Despite the Coast Guard's decision to call off the search in a fatal Thanksgiving Day boating mishap, Mary Campbell of Huntington Beach is determined not to give up hope for her brother, missing in the accident that killed her parents.

Campbell was desperately organizing her own rescue effort Monday for Charles Reid, whose boat, Lucky R, was found demolished in the frigid waters off Santa Catalina Island.

"We believe that Charles may still be alive," a tearful Campbell said Monday. "He was very, very fit for his age. He could have survived."

The Coast Guard gave up Saturday in its search for the 61-year-old Long Beach man. The search lasted 44 hours, covering more than 1,000 square miles, and involved two cutters, a patrol boat and a helicopter.

Campbell's son, Daniel, has gone out on his boat with Reid's daughter, Janice, to continue searching. Several family friends, who dock near Reid in Long Beach Harbor, have joined them.

"We're going to keep looking for him for as long as we can . . . we just wished the Coast Guard didn't end its search so soon," Campbell said.

Last Thursday, Reid took his parents out on his 40-year-old, 35-foot cabin cruiser for a Thanksgiving fishing trip. "Our whole family loves fishing and boating . . . it's been a part our lives. We grew up this way," Campbell said.

Campbell said she usually went boating with her brother and would have been on the Thursday voyage had her husband not insisted that they go to Las Vegas for the holiday instead.

Later that evening, the bodies of Robert Reid, 84, and his wife Thelma, 75, both of Hemet, were found floating 10 miles northeast of Avalon with remnants of the wooden boat. An autopsy found that they had drowned.

The wreckage was confined mostly to one area, and Coast Guard officials said the vessel may have broken up without warning. Petty Officer Dennis Ramirez said an investigation into the cause of the accident is pending. Relatives say a collision seems the most likely explanation.

Ramirez said the search was called off because of the time that had elapsed since the accident. Coast Guard officials estimated that Reid would have been able to survive only seven hours in the chilly waters without a life preserver and 40 hours with one. But because three life jackets were found in the debris, officials believe that Reid was not wearing one.

Campbell, however, said there were as many as 10 life jackets on board and that it is possible Reid was able to grab one. "He was extremely safety conscious. He loves the ocean, but he respects it too," she said.
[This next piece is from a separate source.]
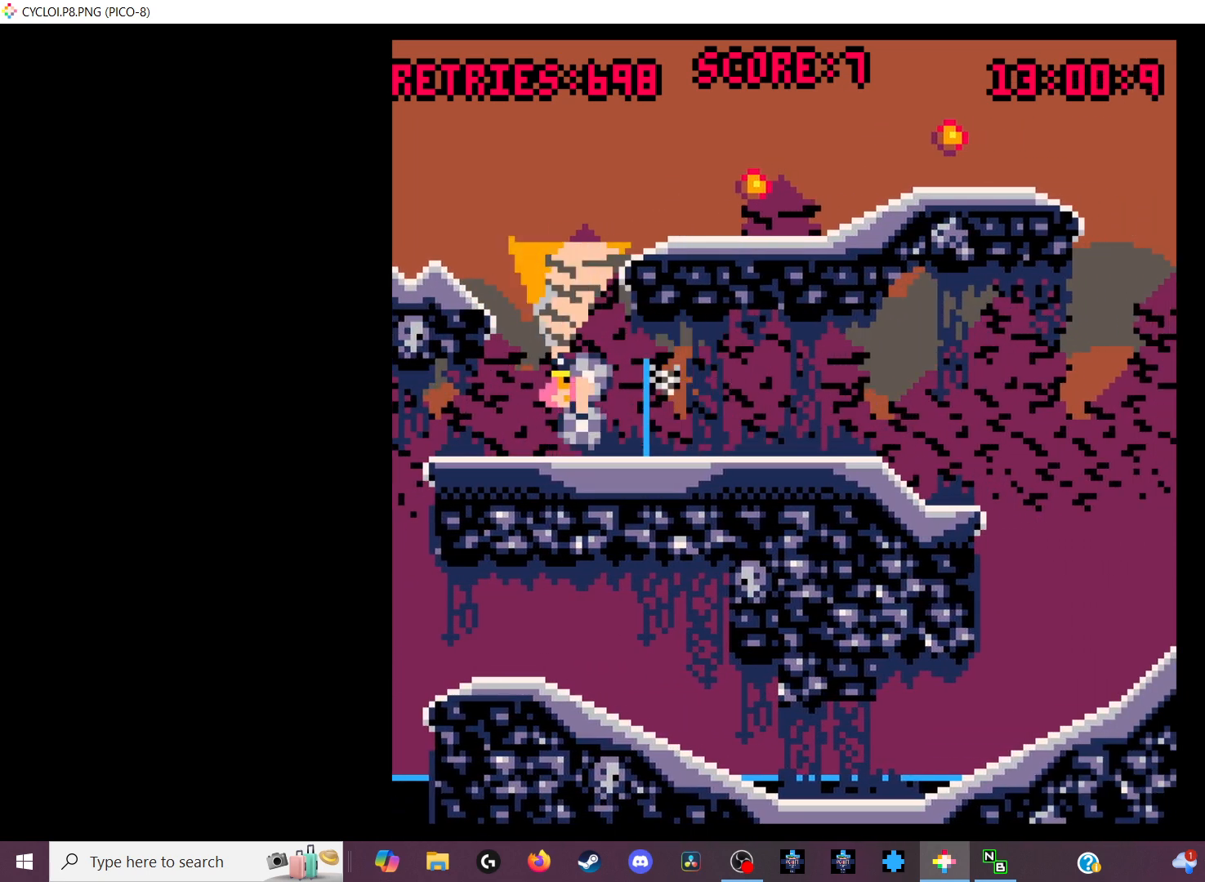
{"keys": [], "events": []}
"We're hoping he was able to swim to a cove (on Catalina)," Campbell said as she sat beside her daughter, Shannon, in their Huntington Beach home.
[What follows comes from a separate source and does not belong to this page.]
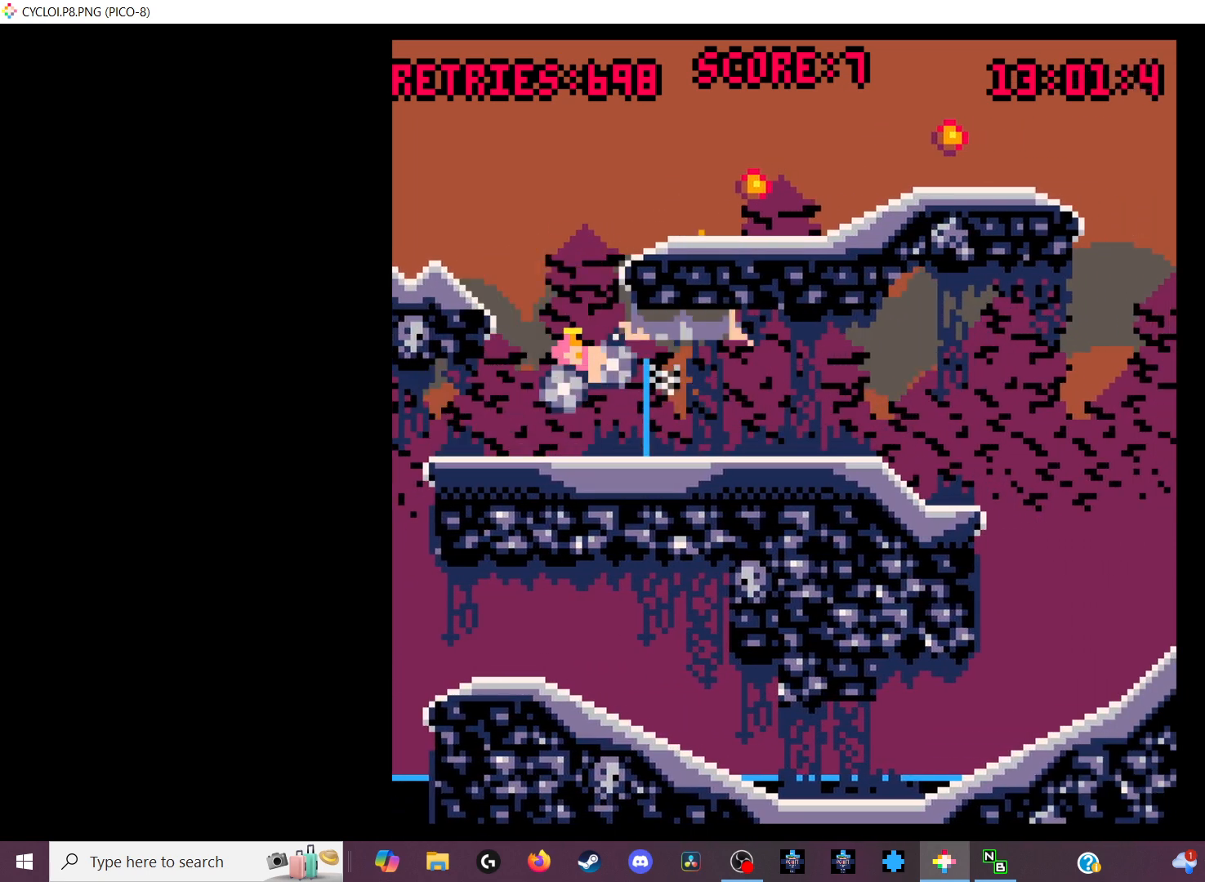
{"keys": [], "events": []}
Shannon said that while they hope Reid is alive, they realize that the odds against him lengthen as the hours pass. She said if he is dead, the family would like to recover the body "so we can give him a proper funeral."
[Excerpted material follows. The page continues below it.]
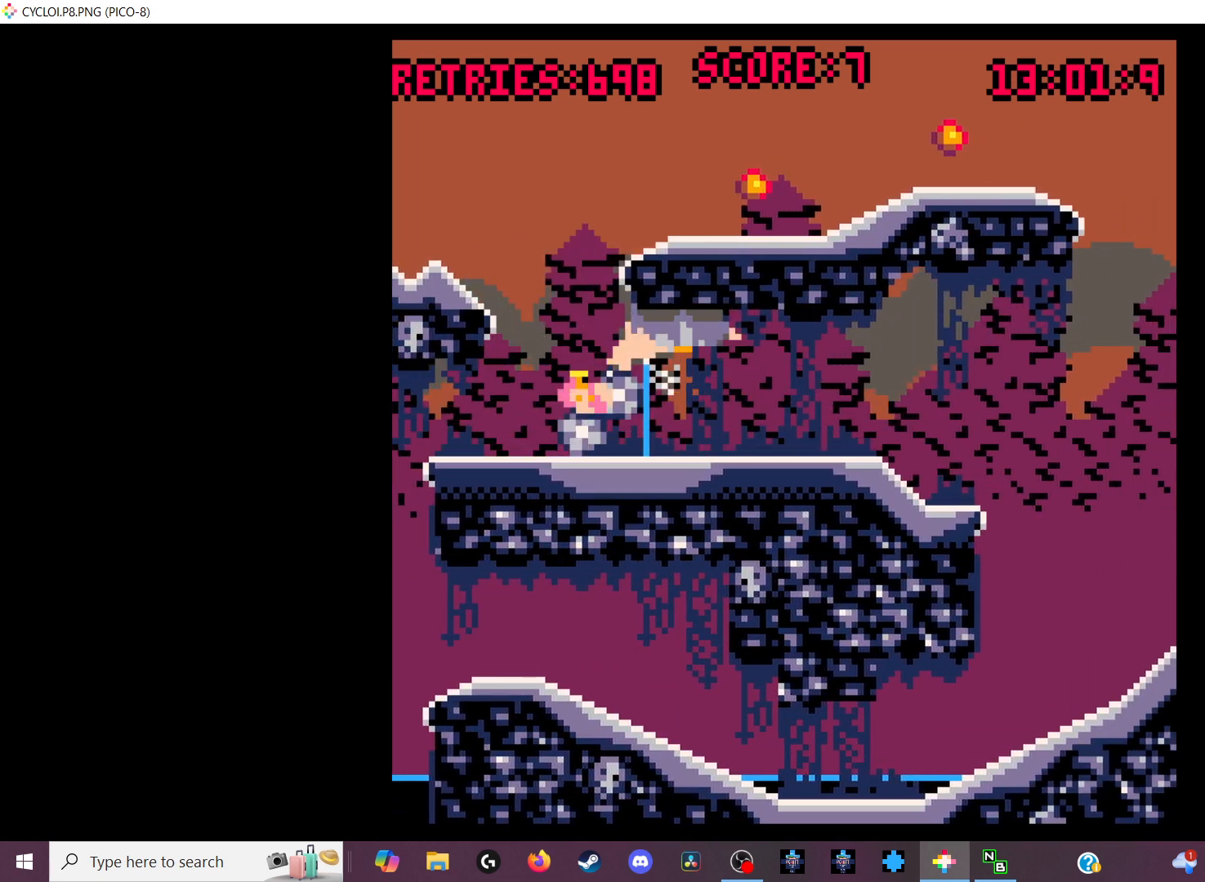
{"keys": [], "events": [[267, "x", "down"], [400, "x", "up"]]}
Campbell said her brother and parents were well-liked. When she went to the dock on Sunday she found bouquets of flowers left by friends.

"They were the nicest people . . . everybody loved them.

If her brother is found dead, Campbell said she will be able to find solace in one thing: "That he left this world doing the things he loved."

Then, with misty eyes and a smile she added, "I hope they caught a marlin while they were out."